What to do:
• 1. Rewrite the part of the Python history text that opens with the words "Van Rossum is" and closes with "Python's Flying Circus.", putting "creator" in place of "principal author".
• 2. Continue the text on Python's history from its last sentence.

Quoted passage:
Python History
Python is linked to ABC Programming language. ABC is a general-purpose programming language and programming environment, which had been developed in the Netherlands, Amsterdam, at the CWI (Centrum Wiskunde & Informatica). The greatest achievement of ABC was to influence the design of Python. Python was conceptualized in the late 1980s. Guido van Rossum worked that time in a project at the CWI, called Amoeba, a distributed operating system. Guido van Rossum faced challenges while working with ABC, thats when he decided to design a simple scripting language that possessed some of ABC's better properties, but without its problems. So he started typing. He created a simple virtual machine, a simple parser, and a simple runtime. He made his own version of the various ABC parts that he liked. He created a basic syntax, used indentation for statement grouping instead of curly braces or begin-end blocks, and developed a small number of powerful data types: a hash table (or dictionary, as we call it), a list, strings, and numbers. And a new programming language Python was born.
Van Rossum is Python's principal author, and his continuing central role in deciding the direction of Python is reflected in the title given to him by the Python community, Benevolent Dictator for Life (BDFL) Python was named for the BBC TV show Monty Python's Flying Circus.

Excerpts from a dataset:

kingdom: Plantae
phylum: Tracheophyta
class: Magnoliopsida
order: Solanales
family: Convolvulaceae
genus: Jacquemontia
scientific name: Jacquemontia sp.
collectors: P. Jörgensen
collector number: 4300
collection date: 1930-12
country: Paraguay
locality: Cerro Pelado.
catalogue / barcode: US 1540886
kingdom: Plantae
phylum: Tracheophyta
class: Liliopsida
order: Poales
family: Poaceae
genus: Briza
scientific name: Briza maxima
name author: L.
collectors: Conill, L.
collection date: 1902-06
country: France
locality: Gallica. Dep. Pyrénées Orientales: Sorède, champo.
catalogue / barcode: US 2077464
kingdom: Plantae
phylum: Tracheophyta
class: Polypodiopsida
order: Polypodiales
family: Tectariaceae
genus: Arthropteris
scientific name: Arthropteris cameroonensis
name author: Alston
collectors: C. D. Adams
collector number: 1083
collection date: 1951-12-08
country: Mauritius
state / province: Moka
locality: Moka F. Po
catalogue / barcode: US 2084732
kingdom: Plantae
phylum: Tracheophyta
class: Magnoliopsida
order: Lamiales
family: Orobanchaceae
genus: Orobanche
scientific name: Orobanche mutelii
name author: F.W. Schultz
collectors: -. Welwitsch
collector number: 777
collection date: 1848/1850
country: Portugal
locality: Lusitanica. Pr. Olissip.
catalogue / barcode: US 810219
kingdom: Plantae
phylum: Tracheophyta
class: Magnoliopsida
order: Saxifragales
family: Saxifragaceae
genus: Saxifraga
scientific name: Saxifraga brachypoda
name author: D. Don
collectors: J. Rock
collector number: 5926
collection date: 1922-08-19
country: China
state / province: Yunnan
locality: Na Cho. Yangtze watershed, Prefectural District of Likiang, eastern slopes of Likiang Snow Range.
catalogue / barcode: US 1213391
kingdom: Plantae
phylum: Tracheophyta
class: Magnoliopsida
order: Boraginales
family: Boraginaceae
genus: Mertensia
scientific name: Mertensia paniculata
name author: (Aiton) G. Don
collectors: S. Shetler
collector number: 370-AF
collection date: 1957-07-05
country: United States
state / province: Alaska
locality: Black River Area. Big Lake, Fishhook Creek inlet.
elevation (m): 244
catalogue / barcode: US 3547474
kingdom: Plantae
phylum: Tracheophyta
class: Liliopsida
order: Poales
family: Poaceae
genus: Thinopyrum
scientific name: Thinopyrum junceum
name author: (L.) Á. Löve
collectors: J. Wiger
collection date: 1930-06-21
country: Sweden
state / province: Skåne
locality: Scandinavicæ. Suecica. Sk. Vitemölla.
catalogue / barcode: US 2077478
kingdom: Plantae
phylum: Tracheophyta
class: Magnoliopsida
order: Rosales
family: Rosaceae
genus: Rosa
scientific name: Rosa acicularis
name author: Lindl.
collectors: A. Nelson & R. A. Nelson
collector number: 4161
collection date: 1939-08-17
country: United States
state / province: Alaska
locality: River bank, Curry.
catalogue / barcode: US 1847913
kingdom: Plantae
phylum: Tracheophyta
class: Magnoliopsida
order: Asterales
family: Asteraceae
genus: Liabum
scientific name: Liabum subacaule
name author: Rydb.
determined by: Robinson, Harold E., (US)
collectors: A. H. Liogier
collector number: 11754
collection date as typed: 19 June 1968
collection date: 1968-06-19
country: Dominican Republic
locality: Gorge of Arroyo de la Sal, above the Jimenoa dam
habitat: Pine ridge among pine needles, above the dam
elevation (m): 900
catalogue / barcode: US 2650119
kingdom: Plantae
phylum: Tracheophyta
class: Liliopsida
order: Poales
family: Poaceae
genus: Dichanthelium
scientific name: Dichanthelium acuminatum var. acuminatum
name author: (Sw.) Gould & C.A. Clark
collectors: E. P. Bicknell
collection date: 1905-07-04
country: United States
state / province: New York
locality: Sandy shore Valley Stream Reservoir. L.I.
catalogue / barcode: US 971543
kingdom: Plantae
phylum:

Outputs by task:
• 1.
Van Rossum is Python's creator, and his continuing central role in deciding the direction of Python is reflected in the title given to him by the Python community, Benevolent Dictator for Life (BDFL) Python was named for the BBC TV show Monty Python's Flying Circus.

• 2.
Python 2.0 was released on October 16, 2000, with many major new features, including a cycle-detecting garbage collector (in addition to reference counting) for memory management and support for Unicode. However, the most important change was to the development process itself, with a shift to a more transparent and community-backed process.
Python 3.0, a major, backwards-incompatible release, was released on December 3, 2008 after a long period of testing. Many of its major features have also been backported to the backwards-compatible Python 2.6 and 2.7.
Python 2.6 was released to coincide with Python 3.0, and included some features from that release, as well as a “warnings" mode that highlighted the use of features that were removed in Python 3.0. Similarly, Python 2.7 coincided with and included features from Python 3.1, which was released on June 26, 2009. Parallel 2.x and 3.x releases then ceased, and Python 2.7 was the last release in the 2.x series. In November 2014, it was announced that Python 2.7 would be supported until 2020, but users were encouraged to move to Python 3 as soon as possible. Now Python 2 development and support has been stopped. But a user can have any number of Python versions installed including Python 2.x and/or Python 3.x. One has to point to the right path of Python interpreter while using it.